As a final comparison, let us look at saving plots. ggplot2::ggsave() provides the most important options as function paramters. In matplotlib, you have to tweak the figure size before you can save the figure.

penguins_figure <- penguins |> 
  ggplot(aes(x = bill_length_mm, y = flipper_length_mm)) + 
  geom_point()

ggsave(penguins_figure, filename = "penguins-figure.png",
       width = 7, height = 5, dpi = 300)
plt.figure(figsize = (7, 5))
plt.scatter(x = penguins["bill_length_mm"], y = penguins["flipper_length_mm"])
plt.xlabel("bill_length_mm")
plt.ylabel("flipper_length_mm")

plt.savefig("penguins-figure.png", dpi = 300)

Conclusion

In terms of syntax, ggplot2 and matplotlib are considerably different. ggplot2 uses a declarative style where you declare what the plot should contain.

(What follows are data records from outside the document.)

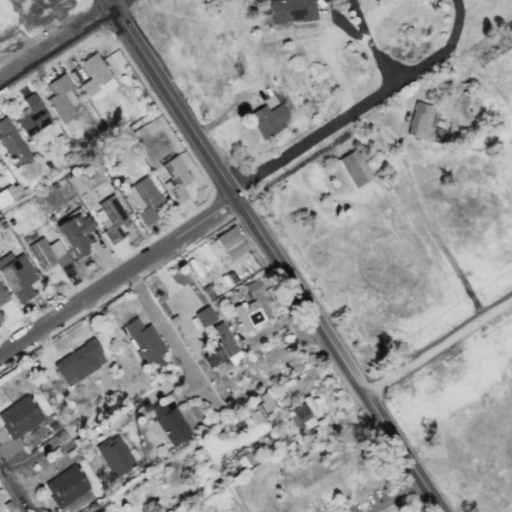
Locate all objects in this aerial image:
building: (290, 10)
building: (291, 11)
road: (359, 19)
road: (350, 26)
building: (509, 32)
building: (508, 34)
road: (448, 40)
road: (63, 42)
road: (382, 60)
building: (96, 76)
building: (94, 78)
building: (61, 97)
building: (60, 98)
building: (30, 116)
building: (32, 116)
building: (267, 120)
building: (267, 120)
building: (421, 120)
building: (420, 121)
road: (328, 131)
building: (13, 142)
building: (11, 143)
building: (351, 168)
building: (350, 169)
building: (174, 179)
building: (9, 193)
building: (143, 199)
road: (422, 213)
building: (111, 218)
building: (75, 234)
building: (230, 244)
building: (48, 255)
road: (276, 255)
road: (119, 274)
building: (16, 277)
building: (1, 298)
building: (203, 316)
building: (144, 342)
road: (438, 344)
building: (219, 346)
building: (78, 362)
road: (187, 365)
building: (256, 409)
building: (300, 414)
building: (18, 416)
building: (168, 423)
building: (114, 455)
building: (64, 486)
road: (16, 487)
road: (393, 494)
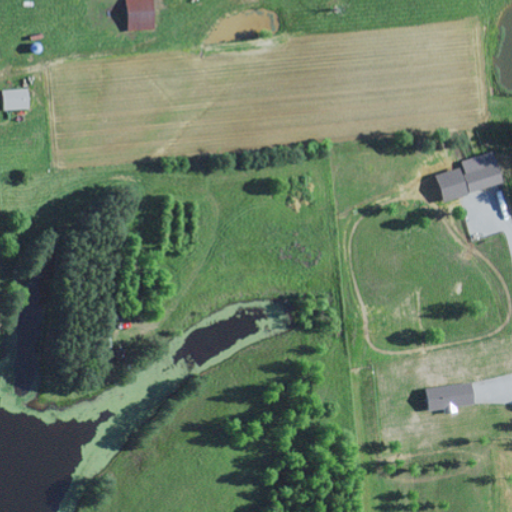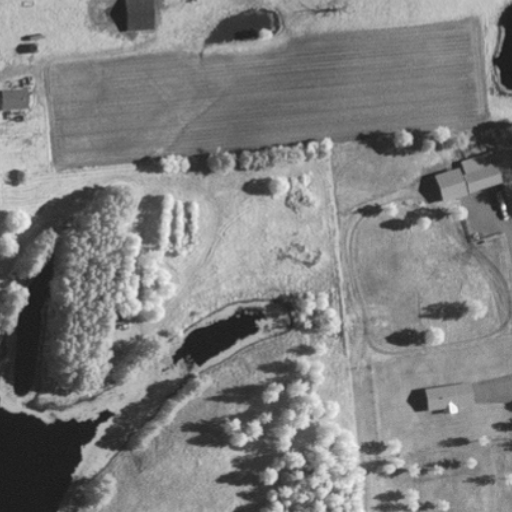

You specify mappings between data and aesthetics (like color, size) and add layers to build up the plot. This makes it quite structured and consistent. matplotlib, on the other hand, follows an imperative style where you build plots step by step. Each element of the plot (like lines, labels, legend) is added and customized using separate commands. It allows for a high degree of customization but can be verbose for complex plots.

I think both approaches are powerful and have their unique advantages, and the choice between them often depends on your programming language preference and specific requirements of the data visualization task at hand.